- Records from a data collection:

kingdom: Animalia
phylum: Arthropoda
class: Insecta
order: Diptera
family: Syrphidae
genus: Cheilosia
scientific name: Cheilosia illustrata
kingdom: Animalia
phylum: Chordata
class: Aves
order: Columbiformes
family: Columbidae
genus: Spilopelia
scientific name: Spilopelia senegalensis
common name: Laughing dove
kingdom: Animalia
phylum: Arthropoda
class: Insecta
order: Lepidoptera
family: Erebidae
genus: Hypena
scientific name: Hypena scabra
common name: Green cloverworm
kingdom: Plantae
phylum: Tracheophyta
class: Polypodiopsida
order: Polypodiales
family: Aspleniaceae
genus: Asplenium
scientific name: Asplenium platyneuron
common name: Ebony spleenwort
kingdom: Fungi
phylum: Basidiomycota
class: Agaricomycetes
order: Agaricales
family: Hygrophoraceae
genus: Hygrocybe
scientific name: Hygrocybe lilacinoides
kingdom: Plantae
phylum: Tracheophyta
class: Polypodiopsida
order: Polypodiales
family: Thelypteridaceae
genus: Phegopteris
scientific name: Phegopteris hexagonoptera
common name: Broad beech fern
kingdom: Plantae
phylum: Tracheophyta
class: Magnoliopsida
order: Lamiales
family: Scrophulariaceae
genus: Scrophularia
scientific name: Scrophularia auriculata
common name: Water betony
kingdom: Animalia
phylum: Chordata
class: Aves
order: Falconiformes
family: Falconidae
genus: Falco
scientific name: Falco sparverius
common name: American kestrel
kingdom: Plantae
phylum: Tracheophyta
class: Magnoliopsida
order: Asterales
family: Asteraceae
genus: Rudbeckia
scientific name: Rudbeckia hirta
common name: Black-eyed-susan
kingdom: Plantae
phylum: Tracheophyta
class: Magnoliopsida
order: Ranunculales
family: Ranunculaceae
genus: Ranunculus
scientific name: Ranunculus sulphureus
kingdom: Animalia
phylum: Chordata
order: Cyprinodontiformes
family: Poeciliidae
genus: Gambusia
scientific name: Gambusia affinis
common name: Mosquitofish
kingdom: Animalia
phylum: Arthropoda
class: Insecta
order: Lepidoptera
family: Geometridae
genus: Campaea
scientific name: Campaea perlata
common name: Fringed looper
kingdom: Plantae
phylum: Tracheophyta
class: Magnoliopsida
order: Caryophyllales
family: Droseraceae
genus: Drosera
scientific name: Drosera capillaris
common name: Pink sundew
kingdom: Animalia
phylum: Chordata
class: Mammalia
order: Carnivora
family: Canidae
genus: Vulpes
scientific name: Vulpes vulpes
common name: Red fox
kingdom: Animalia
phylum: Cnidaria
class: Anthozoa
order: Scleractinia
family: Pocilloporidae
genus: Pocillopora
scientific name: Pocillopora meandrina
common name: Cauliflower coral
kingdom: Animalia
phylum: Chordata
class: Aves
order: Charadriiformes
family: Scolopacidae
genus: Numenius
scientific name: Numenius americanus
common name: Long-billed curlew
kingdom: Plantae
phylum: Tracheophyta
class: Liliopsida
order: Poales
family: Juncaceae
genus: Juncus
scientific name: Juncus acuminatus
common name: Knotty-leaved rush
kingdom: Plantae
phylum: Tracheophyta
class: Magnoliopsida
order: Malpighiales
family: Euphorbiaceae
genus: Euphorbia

- Goal of the exercise: Print every line of the records above verbatim, from the first to the last, without altering anything.

- The answer:
kingdom: Animalia
phylum: Arthropoda
class: Insecta
order: Diptera
family: Syrphidae
genus: Cheilosia
scientific name: Cheilosia illustrata
kingdom: Animalia
phylum: Chordata
class: Aves
order: Columbiformes
family: Columbidae
genus: Spilopelia
scientific name: Spilopelia senegalensis
common name: Laughing dove
kingdom: Animalia
phylum: Arthropoda
class: Insecta
order: Lepidoptera
family: Erebidae
genus: Hypena
scientific name: Hypena scabra
common name: Green cloverworm
kingdom: Plantae
phylum: Tracheophyta
class: Polypodiopsida
order: Polypodiales
family: Aspleniaceae
genus: Asplenium
scientific name: Asplenium platyneuron
common name: Ebony spleenwort
kingdom: Fungi
phylum: Basidiomycota
class: Agaricomycetes
order: Agaricales
family: Hygrophoraceae
genus: Hygrocybe
scientific name: Hygrocybe lilacinoides
kingdom: Plantae
phylum: Tracheophyta
class: Polypodiopsida
order: Polypodiales
family: Thelypteridaceae
genus: Phegopteris
scientific name: Phegopteris hexagonoptera
common name: Broad beech fern
kingdom: Plantae
phylum: Tracheophyta
class: Magnoliopsida
order: Lamiales
family: Scrophulariaceae
genus: Scrophularia
scientific name: Scrophularia auriculata
common name: Water betony
kingdom: Animalia
phylum: Chordata
class: Aves
order: Falconiformes
family: Falconidae
genus: Falco
scientific name: Falco sparverius
common name: American kestrel
kingdom: Plantae
phylum: Tracheophyta
class: Magnoliopsida
order: Asterales
family: Asteraceae
genus: Rudbeckia
scientific name: Rudbeckia hirta
common name: Black-eyed-susan
kingdom: Plantae
phylum: Tracheophyta
class: Magnoliopsida
order: Ranunculales
family: Ranunculaceae
genus: Ranunculus
scientific name: Ranunculus sulphureus
kingdom: Animalia
phylum: Chordata
order: Cyprinodontiformes
family: Poeciliidae
genus: Gambusia
scientific name: Gambusia affinis
common name: Mosquitofish
kingdom: Animalia
phylum: Arthropoda
class: Insecta
order: Lepidoptera
family: Geometridae
genus: Campaea
scientific name: Campaea perlata
common name: Fringed looper
kingdom: Plantae
phylum: Tracheophyta
class: Magnoliopsida
order: Caryophyllales
family: Droseraceae
genus: Drosera
scientific name: Drosera capillaris
common name: Pink sundew
kingdom: Animalia
phylum: Chordata
class: Mammalia
order: Carnivora
family: Canidae
genus: Vulpes
scientific name: Vulpes vulpes
common name: Red fox
kingdom: Animalia
phylum: Cnidaria
class: Anthozoa
order: Scleractinia
family: Pocilloporidae
genus: Pocillopora
scientific name: Pocillopora meandrina
common name: Cauliflower coral
kingdom: Animalia
phylum: Chordata
class: Aves
order: Charadriiformes
family: Scolopacidae
genus: Numenius
scientific name: Numenius americanus
common name: Long-billed curlew
kingdom: Plantae
phylum: Tracheophyta
class: Liliopsida
order: Poales
family: Juncaceae
genus: Juncus
scientific name: Juncus acuminatus
common name: Knotty-leaved rush
kingdom: Plantae
phylum: Tracheophyta
class: Magnoliopsida
order: Malpighiales
family: Euphorbiaceae
genus: Euphorbia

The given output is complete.